=== WHAT YOU ARE ASKED TO DO ===
In the provided text about women's safety, what did the writer's mum give the writer and the writer's sister when they were in their teens?

=== PROVIDED TEXT ===
Sometimes I think, “Wow! Look at how far the feminist movement has come.”
I am reminded that perceptions of women have changed very little over the centuries, and now is not the time to rest on our human rights laurels.
For example, there has never been a time when women could walk the streets (especially at night) alone without fear.
Growing up in the 1990s, my mum instilled in me a deep distrust of men. As soon as I started walking to the corner shop as a kid, my mum would give me the whole “Don’t talk to strangers” speech. And we both knew she meant strange men.
As a support worker of abused women and children, she was hyper-aware of how dangerous the world could be for a young girl. She gave my sister and me rape alarms when we were in our teens.
When I was 11, I had my first lesson in not walking home at night.
I said I’d get home by 5pm (pre-mobile phones), and I got back as the sun was setting at 7pm. All my neighbors were out looking for me, and when I got home wondering what all the fuss was about, my mum was furious.
Even fathers don’t trust men. When I got my first serious boyfriend at the age of 15, my dad’s stock phrases included, “What’s his game?” and “They are only after one thing.”

=== DATA LISTING ===
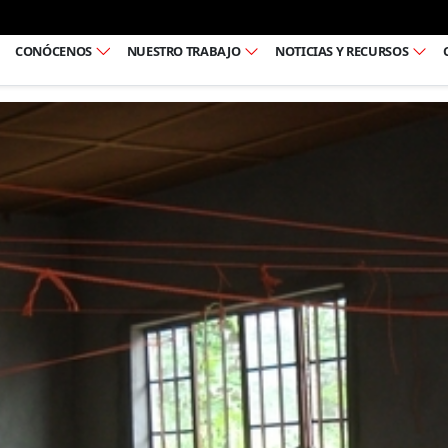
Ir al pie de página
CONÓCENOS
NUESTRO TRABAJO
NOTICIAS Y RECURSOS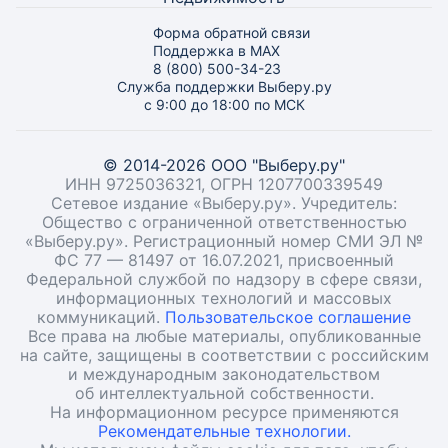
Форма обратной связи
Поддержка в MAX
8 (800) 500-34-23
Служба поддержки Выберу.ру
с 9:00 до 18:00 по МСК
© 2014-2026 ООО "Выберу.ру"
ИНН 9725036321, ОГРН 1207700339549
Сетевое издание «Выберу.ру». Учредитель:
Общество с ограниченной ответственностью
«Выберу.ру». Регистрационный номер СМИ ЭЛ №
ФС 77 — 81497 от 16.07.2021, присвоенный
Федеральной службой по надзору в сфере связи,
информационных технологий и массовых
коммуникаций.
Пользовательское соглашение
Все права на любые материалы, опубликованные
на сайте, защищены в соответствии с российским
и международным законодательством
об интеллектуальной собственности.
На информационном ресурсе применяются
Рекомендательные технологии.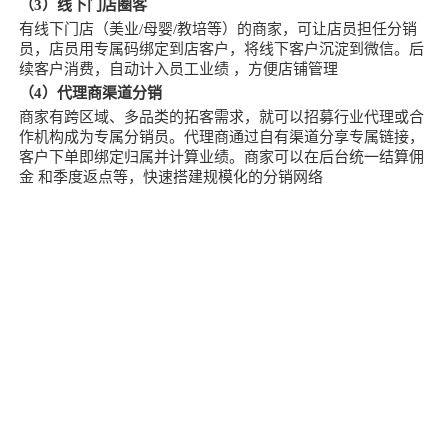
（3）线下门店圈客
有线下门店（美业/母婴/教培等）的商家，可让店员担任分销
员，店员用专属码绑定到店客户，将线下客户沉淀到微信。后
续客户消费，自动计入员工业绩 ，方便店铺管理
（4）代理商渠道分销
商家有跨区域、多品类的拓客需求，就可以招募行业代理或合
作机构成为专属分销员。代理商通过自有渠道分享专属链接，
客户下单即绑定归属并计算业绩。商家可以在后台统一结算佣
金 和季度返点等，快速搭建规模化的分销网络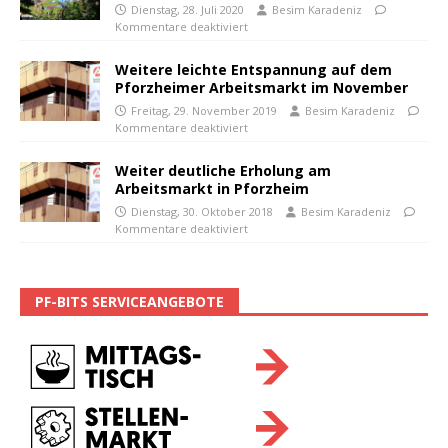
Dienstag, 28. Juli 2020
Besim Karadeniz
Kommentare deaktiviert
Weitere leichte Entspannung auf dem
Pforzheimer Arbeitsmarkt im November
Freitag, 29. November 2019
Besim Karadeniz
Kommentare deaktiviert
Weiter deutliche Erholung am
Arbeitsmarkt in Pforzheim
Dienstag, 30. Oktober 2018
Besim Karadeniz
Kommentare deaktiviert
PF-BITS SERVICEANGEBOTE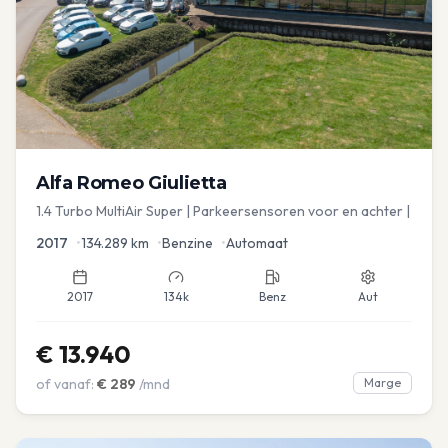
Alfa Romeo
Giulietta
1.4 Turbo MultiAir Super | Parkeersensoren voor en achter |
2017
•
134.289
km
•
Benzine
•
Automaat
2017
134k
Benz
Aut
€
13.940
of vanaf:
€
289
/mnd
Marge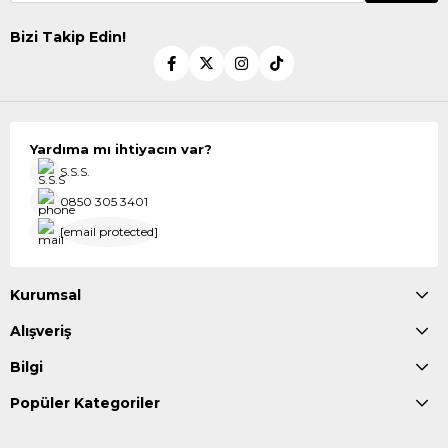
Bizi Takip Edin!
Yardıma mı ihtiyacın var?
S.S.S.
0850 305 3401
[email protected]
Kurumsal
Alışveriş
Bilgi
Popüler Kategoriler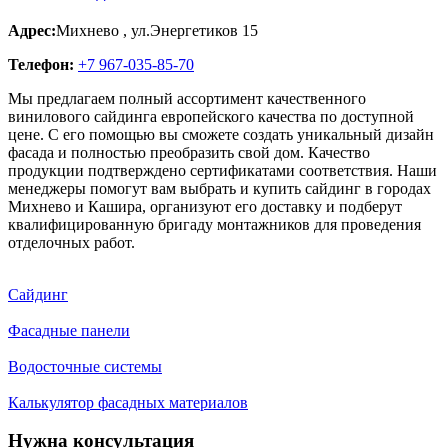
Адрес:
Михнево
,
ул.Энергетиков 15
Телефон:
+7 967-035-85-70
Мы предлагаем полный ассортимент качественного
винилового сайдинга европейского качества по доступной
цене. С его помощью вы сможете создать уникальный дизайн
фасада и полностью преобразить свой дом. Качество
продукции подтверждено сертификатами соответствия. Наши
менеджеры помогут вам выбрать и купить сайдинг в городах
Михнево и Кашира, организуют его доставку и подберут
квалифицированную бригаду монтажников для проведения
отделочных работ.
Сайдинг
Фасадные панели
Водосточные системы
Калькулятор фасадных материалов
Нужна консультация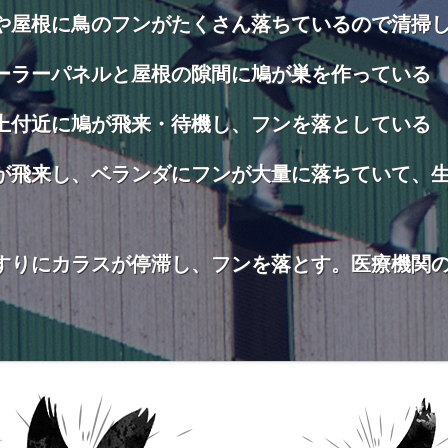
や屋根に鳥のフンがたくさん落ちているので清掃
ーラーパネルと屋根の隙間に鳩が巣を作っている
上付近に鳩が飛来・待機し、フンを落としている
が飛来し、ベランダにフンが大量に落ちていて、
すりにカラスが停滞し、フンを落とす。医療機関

=== TASK ANSWER ===
Rape alarms.